*** RECORDS FOR THE TASK Section Begins ***

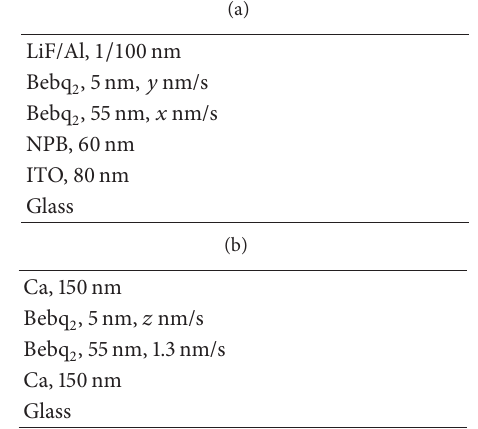
Table 1: (a) Five different device structures used to investigate the dependence of device performance on deposition rate of ultrathin ETL. Consider ( 𝑥 , 𝑦 ) = (1.3, 0.03), (1.3, 0.3), (1.3, 1.3), (0.3, 0.3), and (0.03, 0.03) for devices A, B, C, D, and E, respectively. (b) Three different device structures used to investigate the electron injection characteristics on deposition rate of ultrathin ETL. Consider 𝑧 = 0.03 , 0.3, and 1.3 for devices F, G, and H,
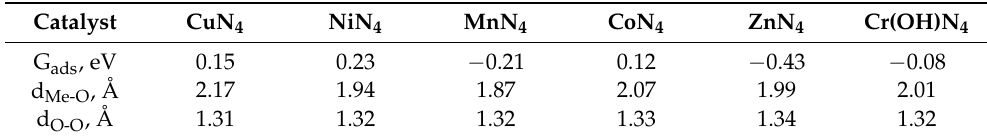
Table 1. Energies of molecular oxygen adsorption.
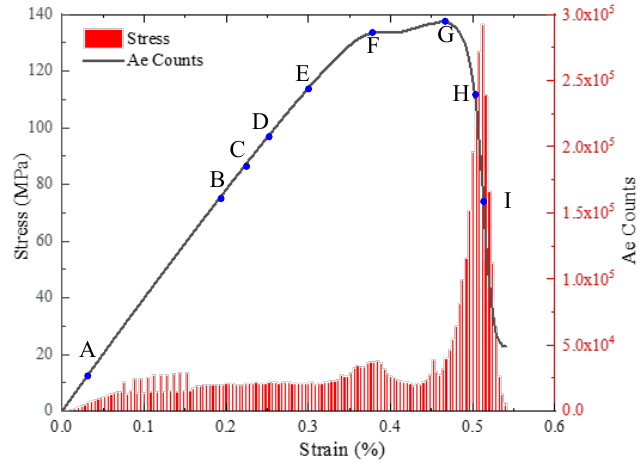
Figure 15. The stress–strain curve associated with AE counts for CJRM. The stress–strain curves of CJRM are different from those of intact rock samples, and the brittle characteristics of intact rocks are significantly higher than those of CJRM. The stress–strain curve and the AE count for CJRM are shown in Figure 15. There is a stepwise increase when the curve rises to the DE stage before the peak strength. The strain increases from 0.36% to 0.46% at this stage, an increase of 27.8%. The stress increases from 131.2 MPa to 137.5 MPa, a rise of 4.8%. This may be due to the crushed low-angle horizontal joints and the longitudinal blocks being squeezed. After the peak strength, the stress–strain curve of the complete rock sample under uniaxial compression generally decreases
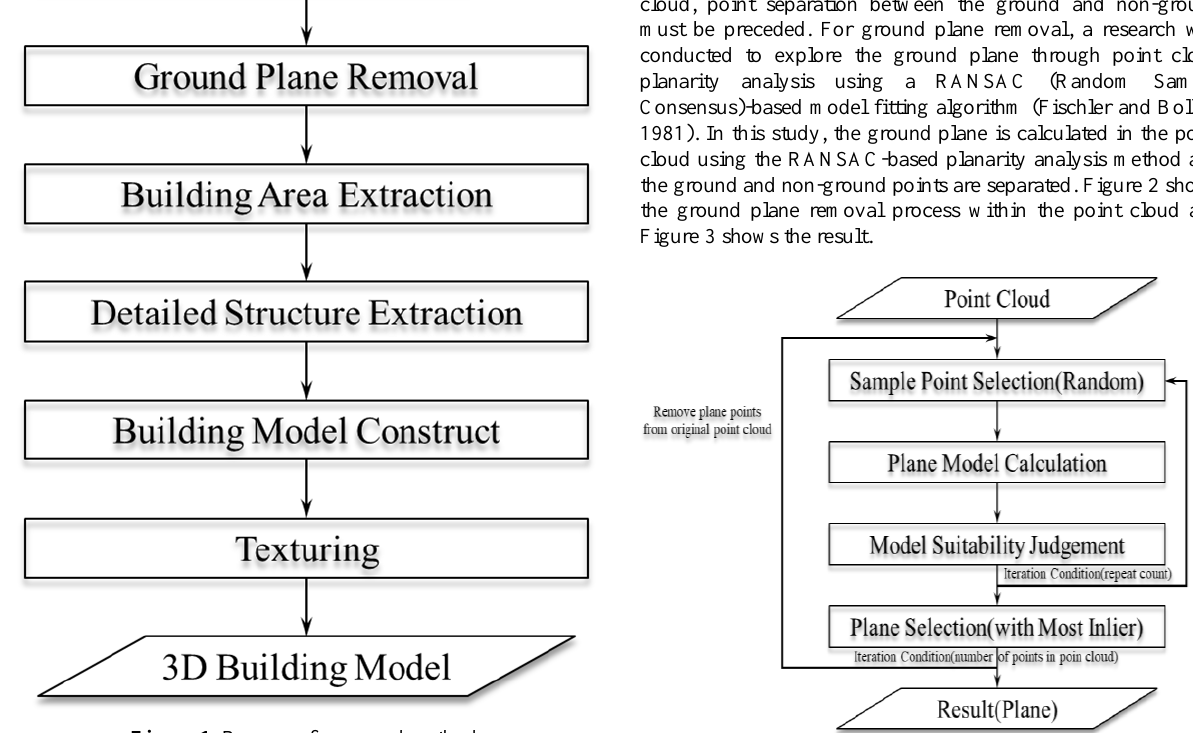
Figure 1. Process of proposed method .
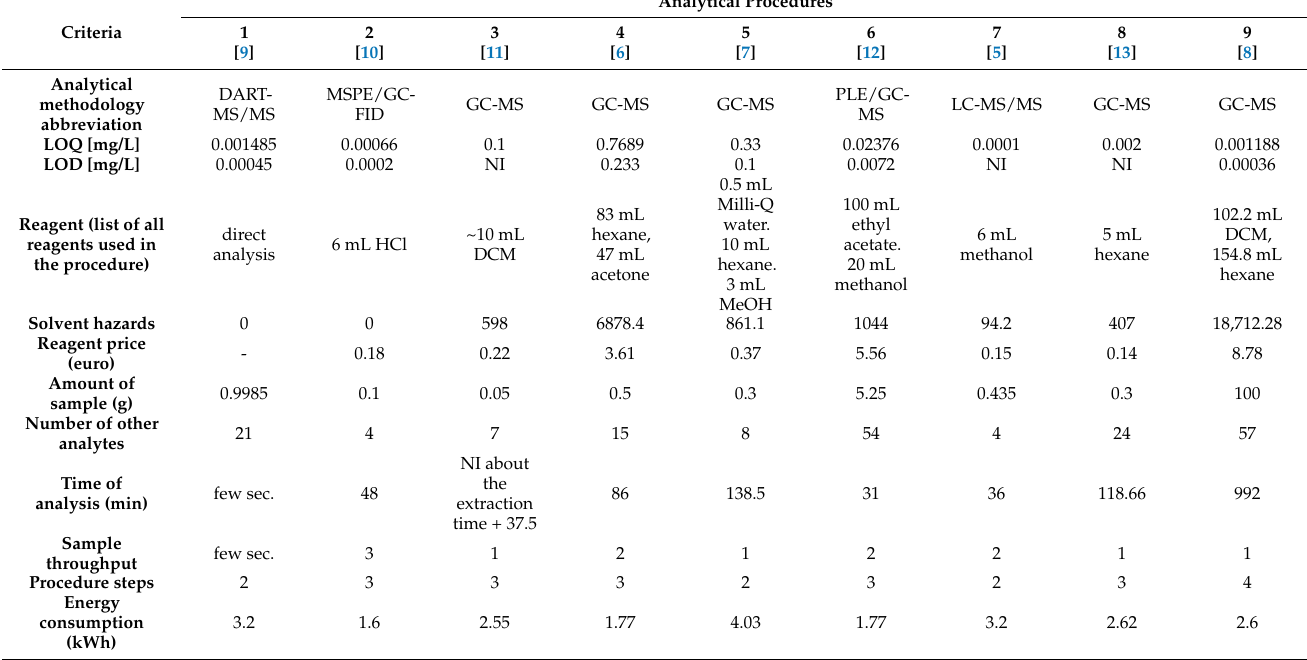
Table 1. Dataset characteristics.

*** RECORDS FOR THE TASK Section Ends ***

▶ EXERCISE PROMPT
Exactly as written, restate the lines above from the opening line through the one holding "Table 1. Energies", omitting the pictures.

▶ OUTPUT OF THE EXERCISE
Table 1: (a) Five different device structures used to investigate the dependence of device performance on deposition rate of ultrathin ETL. Consider ( 𝑥 , 𝑦 ) = (1.3, 0.03), (1.3, 0.3), (1.3, 1.3), (0.3, 0.3), and (0.03, 0.03) for devices A, B, C, D, and E, respectively. (b) Three different device structures used to investigate the electron injection characteristics on deposition rate of ultrathin ETL. Consider 𝑧 = 0.03 , 0.3, and 1.3 for devices F, G, and H,
Table 1. Energies of molecular oxygen adsorption.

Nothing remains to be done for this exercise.